WHAT YOU HAVE TO DO ▸ Every line from the one holding "(296, 356) none" through the one holding "(619, 323) none -> [465,285,471,287] ." in the data below must be returned exactly, both ends included, with pictures left out and nothing else added.

————————

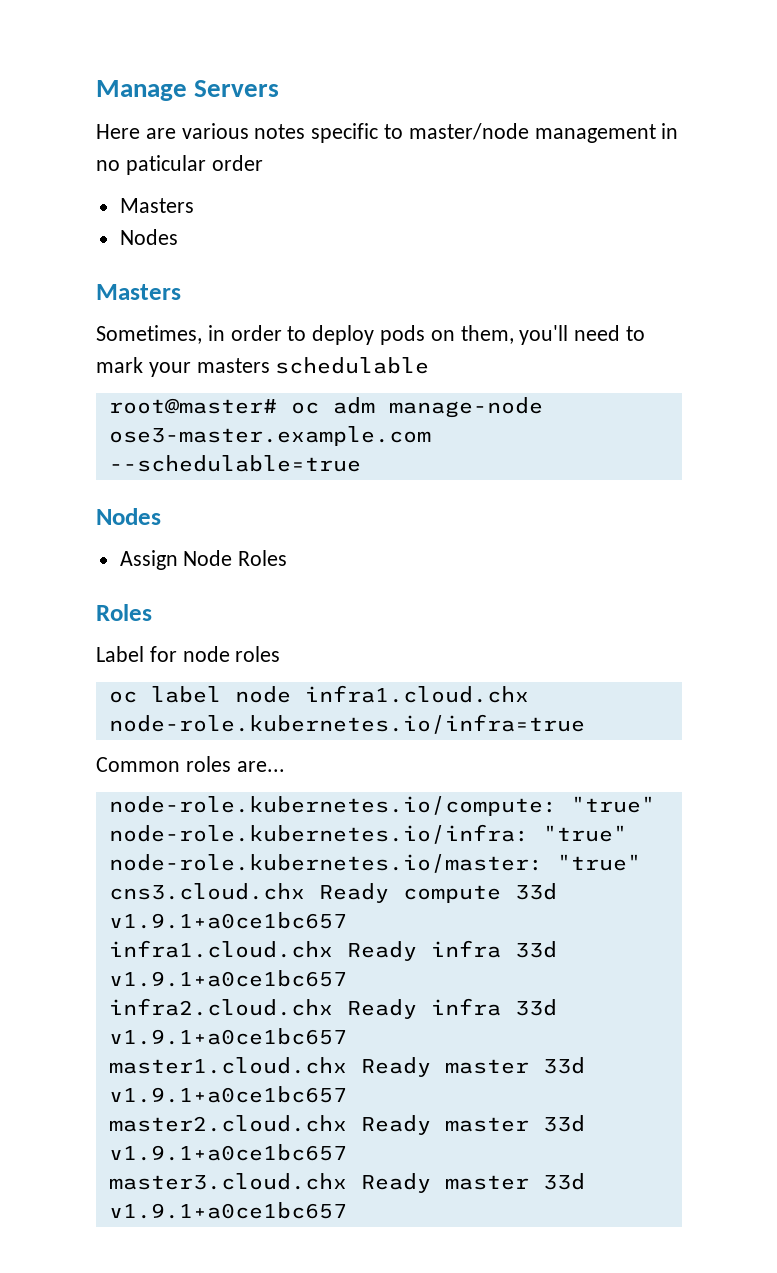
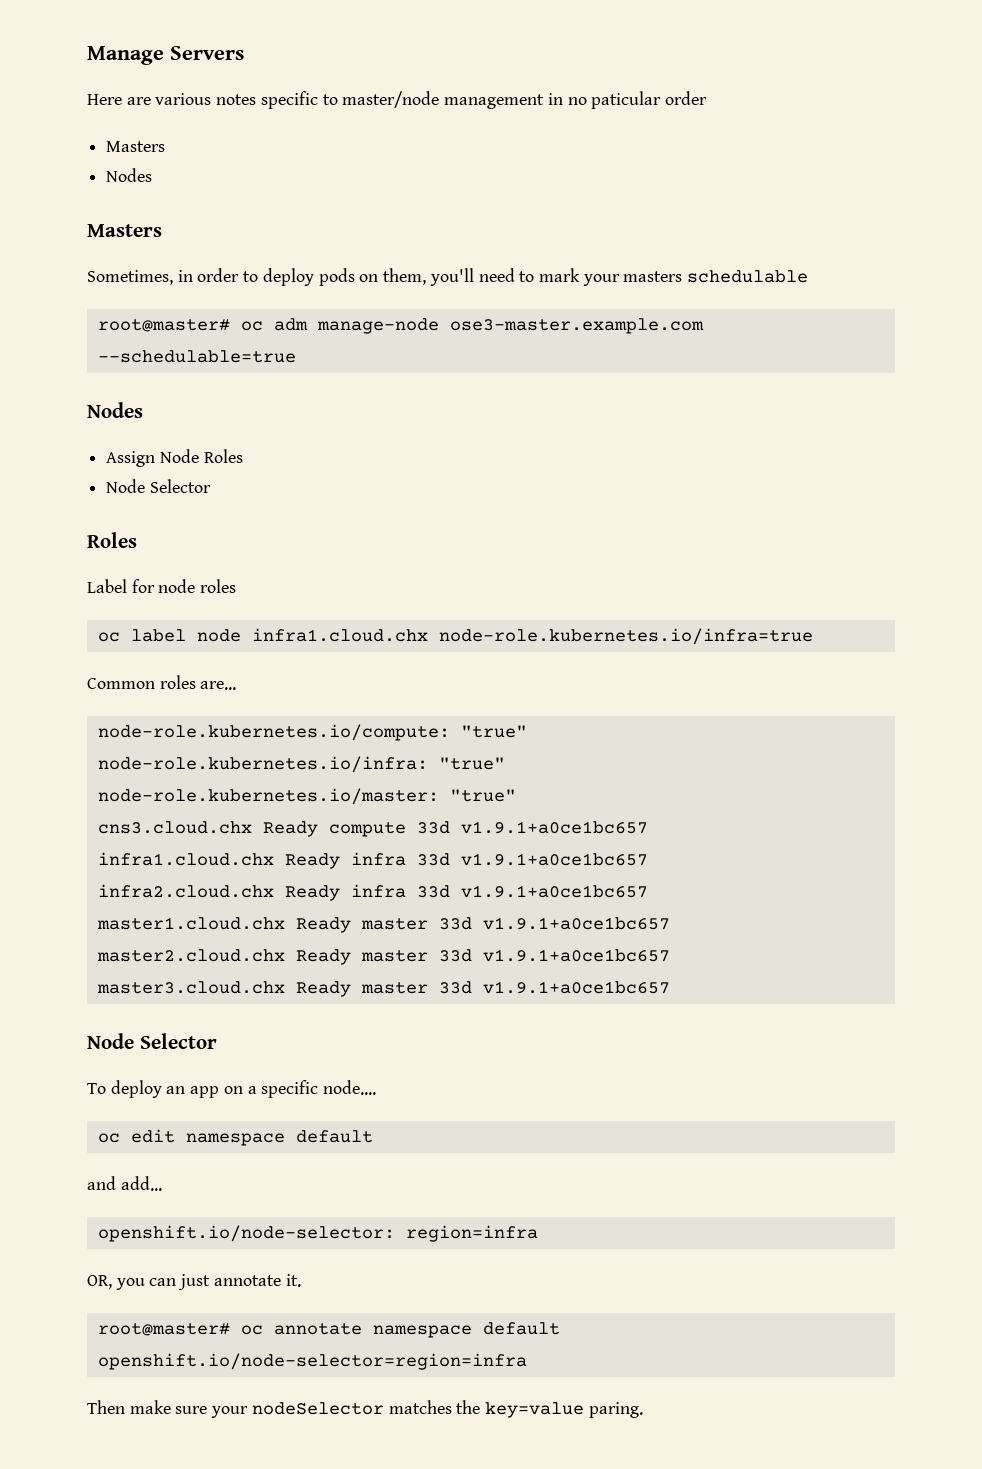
(288, 558) none -> [106,479,211,493] // Node Selector
(347, 1210) none -> [87,1033,217,1049] [87,1080,377,1098] [97,1129,373,1146] [87,1176,162,1191] [97,1225,538,1242] [87,1274,301,1290] [97,1322,560,1338] [97,1353,527,1370] [87,1400,643,1418] // Node Selector // To deploy an app on a specific node.... // oc edit namespace default // and add... // openshift.io/node-selector: region=infra // OR, you can just annotate it. // root@master# oc annotate namespace default openshift.io/node-selector=region=infra // Then make sure your nodeSelector matches the key=value paring.

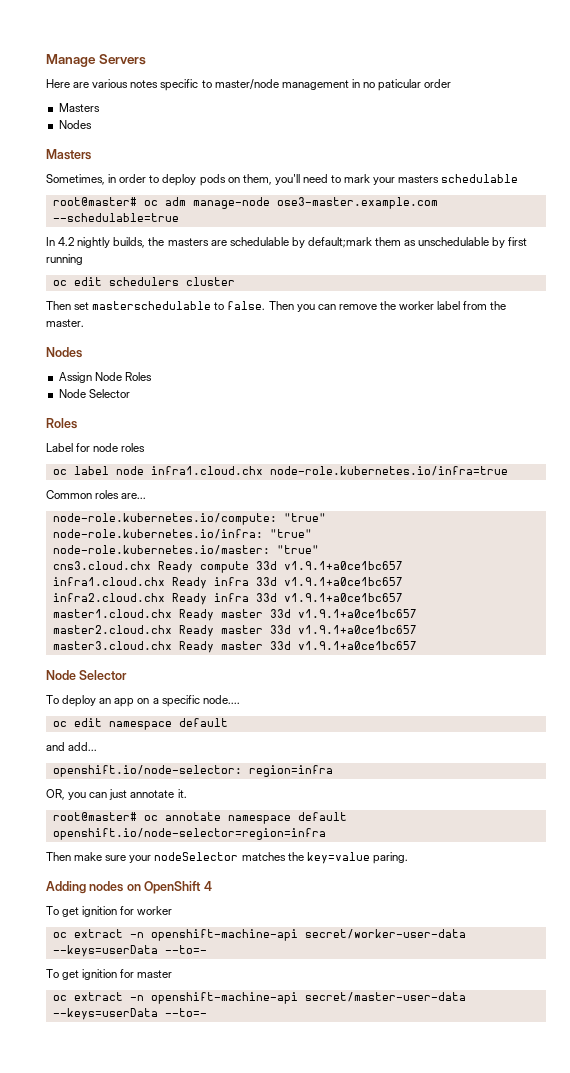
(296, 356) none -> [46,237,528,248] [46,254,83,265] [52,277,235,286] [46,301,507,312] [46,319,84,327] // In 4.2 nightly builds, the masters are schedulable by default;mark them as unschedulable by first running // oc edit schedulers cluster // Then set masterschedulable to false. Then you can remove the worker label from the master.
(643, 1410) none -> [46,881,212,894] [46,906,173,917] [52,929,466,941] [52,945,207,957] [46,969,173,980] [52,992,466,1004] [52,1008,207,1020] // Adding nodes on OpenShift 4 // To get ignition for worker // oc extract -n openshift-machine-api secret/worker-user-data --keys=userData --to=- // To get ignition for master // oc extract -n openshift-machine-api secret/master-user-data --keys=userData --to=-

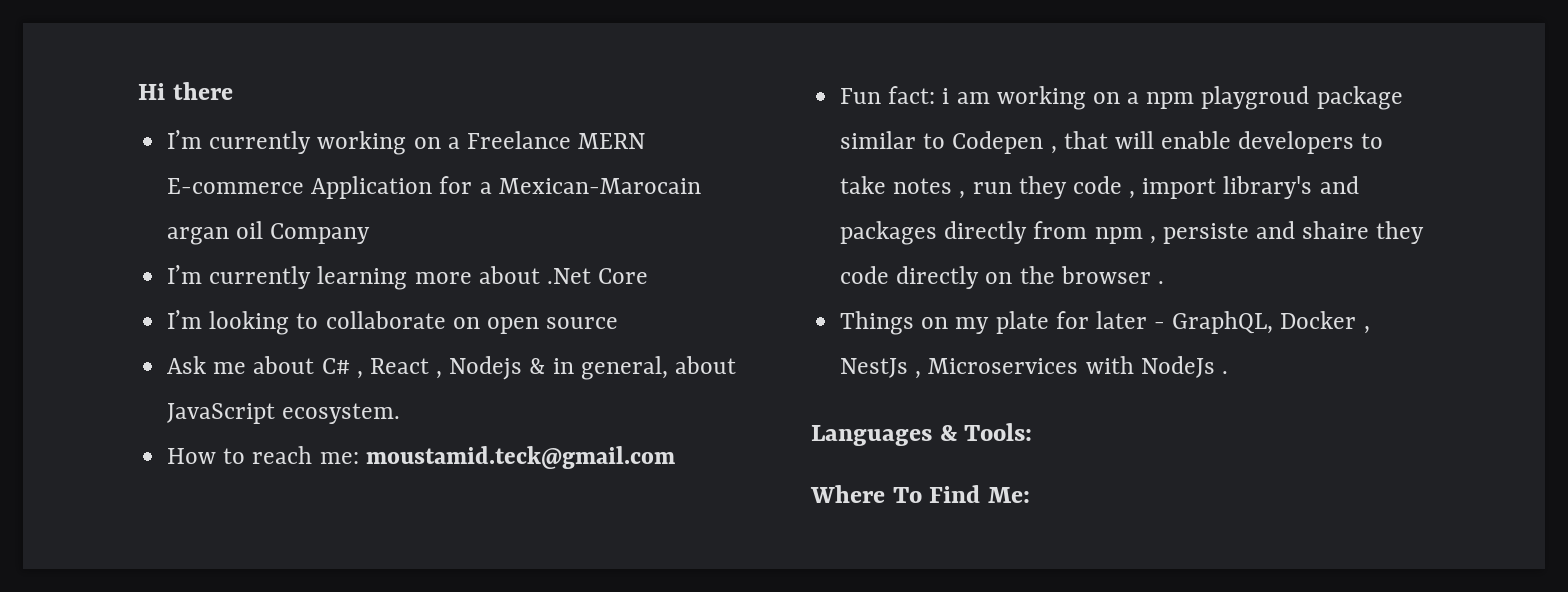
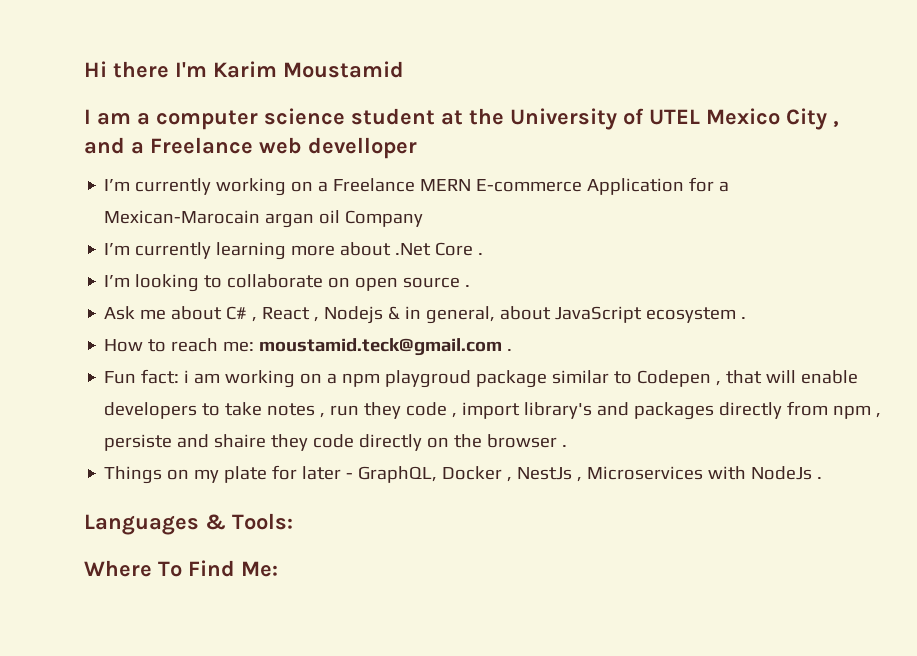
(233, 91) none -> [175,61,404,78] [84,108,839,130] [84,137,417,159] I'm Karim Moustamid // I am a computer science student at the University of UTEL Mexico City , and a Freelance web develloper
(649, 276) none -> [478,253,484,255] .
(619, 323) none -> [465,285,471,287] .
[282,403,401,424] ecosystem. -> [646,307,747,323] ecosystem .
(675, 457) none -> [507,349,513,351] .

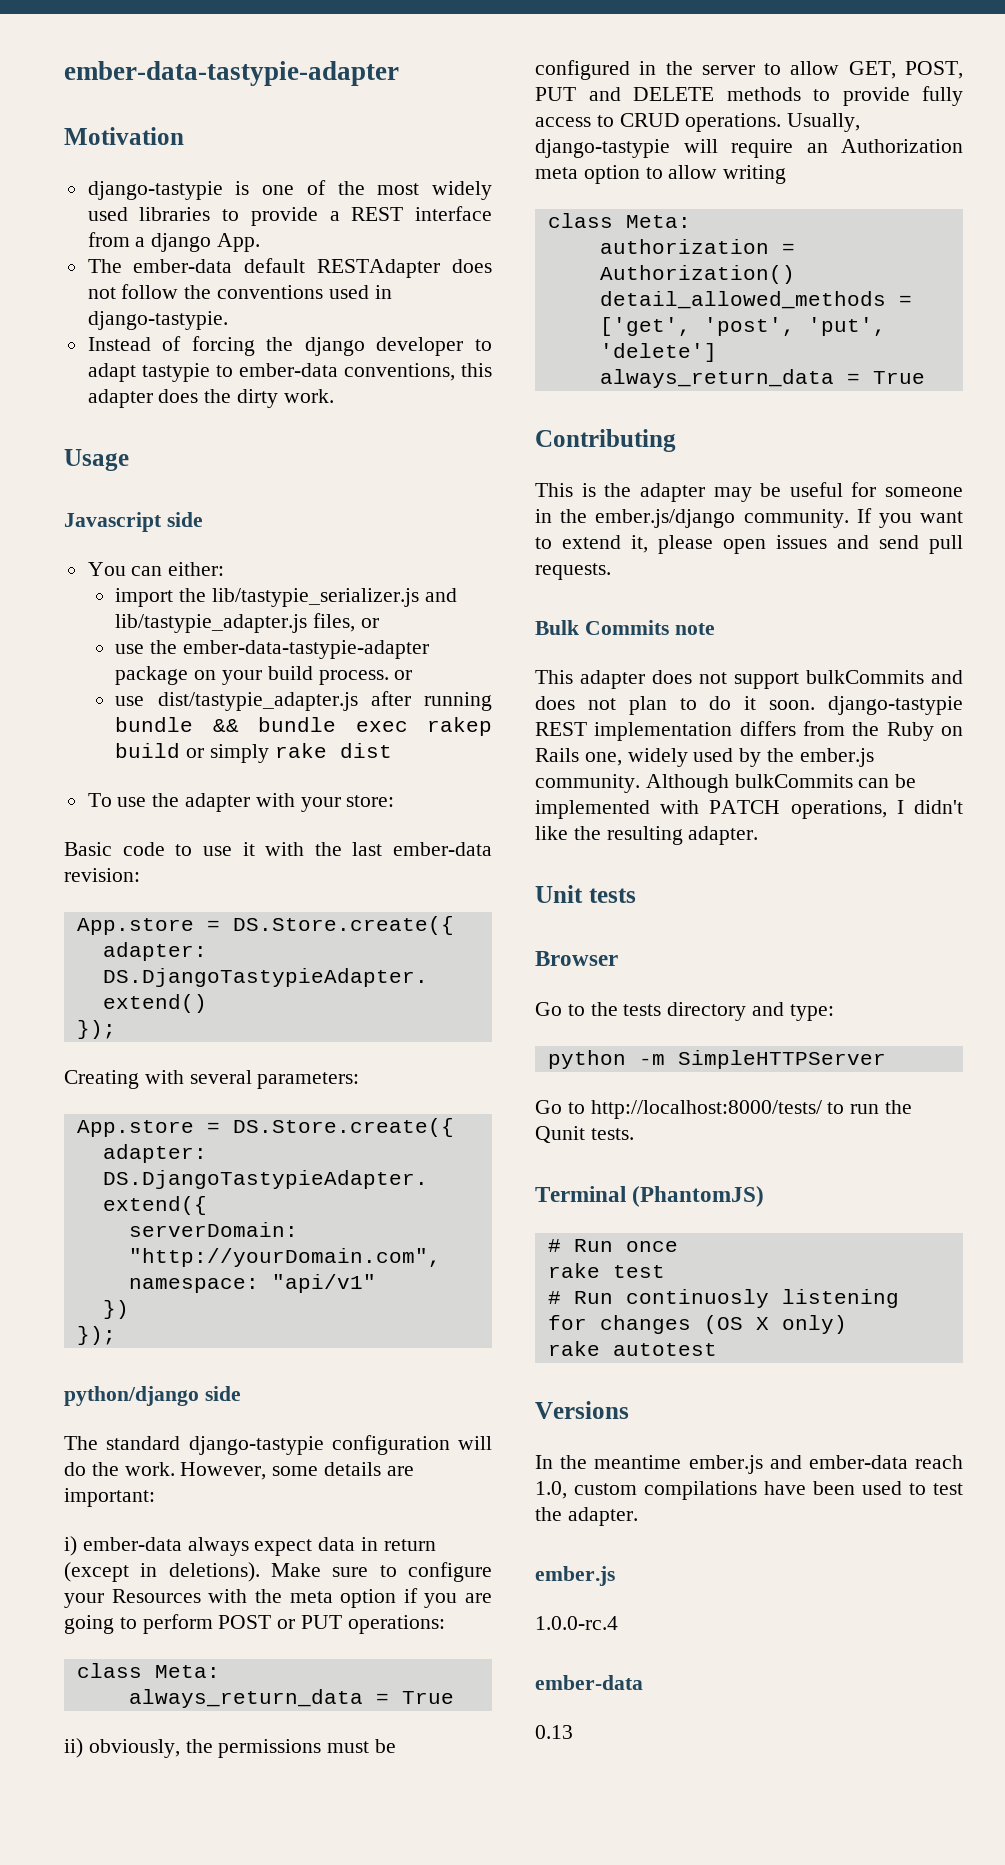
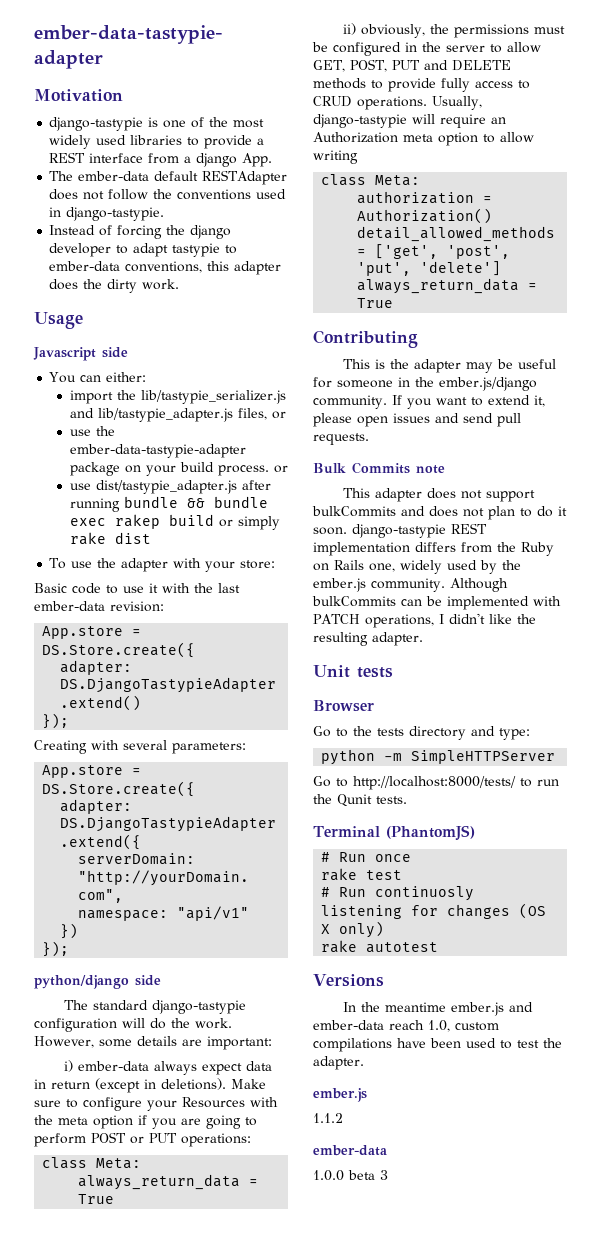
[535,1616,618,1630] 1.0.0-rc.4 -> [313,1113,343,1123] 1.1.2
[535,1725,573,1739] 0.13 -> [313,1170,388,1181] 1.0.0 beta 3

————————

ANSWER TO THE EXERCISE ▸
(296, 356) none -> [46,237,528,248] [46,254,83,265] [52,277,235,286] [46,301,507,312] [46,319,84,327] // In 4.2 nightly builds, the masters are schedulable by default;mark them as unschedulable by first running // oc edit schedulers cluster // Then set masterschedulable to false. Then you can remove the worker label from the master.
(643, 1410) none -> [46,881,212,894] [46,906,173,917] [52,929,466,941] [52,945,207,957] [46,969,173,980] [52,992,466,1004] [52,1008,207,1020] // Adding nodes on OpenShift 4 // To get ignition for worker // oc extract -n openshift-machine-api secret/worker-user-data --keys=userData --to=- // To get ignition for master // oc extract -n openshift-machine-api secret/master-user-data --keys=userData --to=-

(233, 91) none -> [175,61,404,78] [84,108,839,130] [84,137,417,159] I'm Karim Moustamid // I am a computer science student at the University of UTEL Mexico City , and a Freelance web develloper
(649, 276) none -> [478,253,484,255] .
(619, 323) none -> [465,285,471,287] .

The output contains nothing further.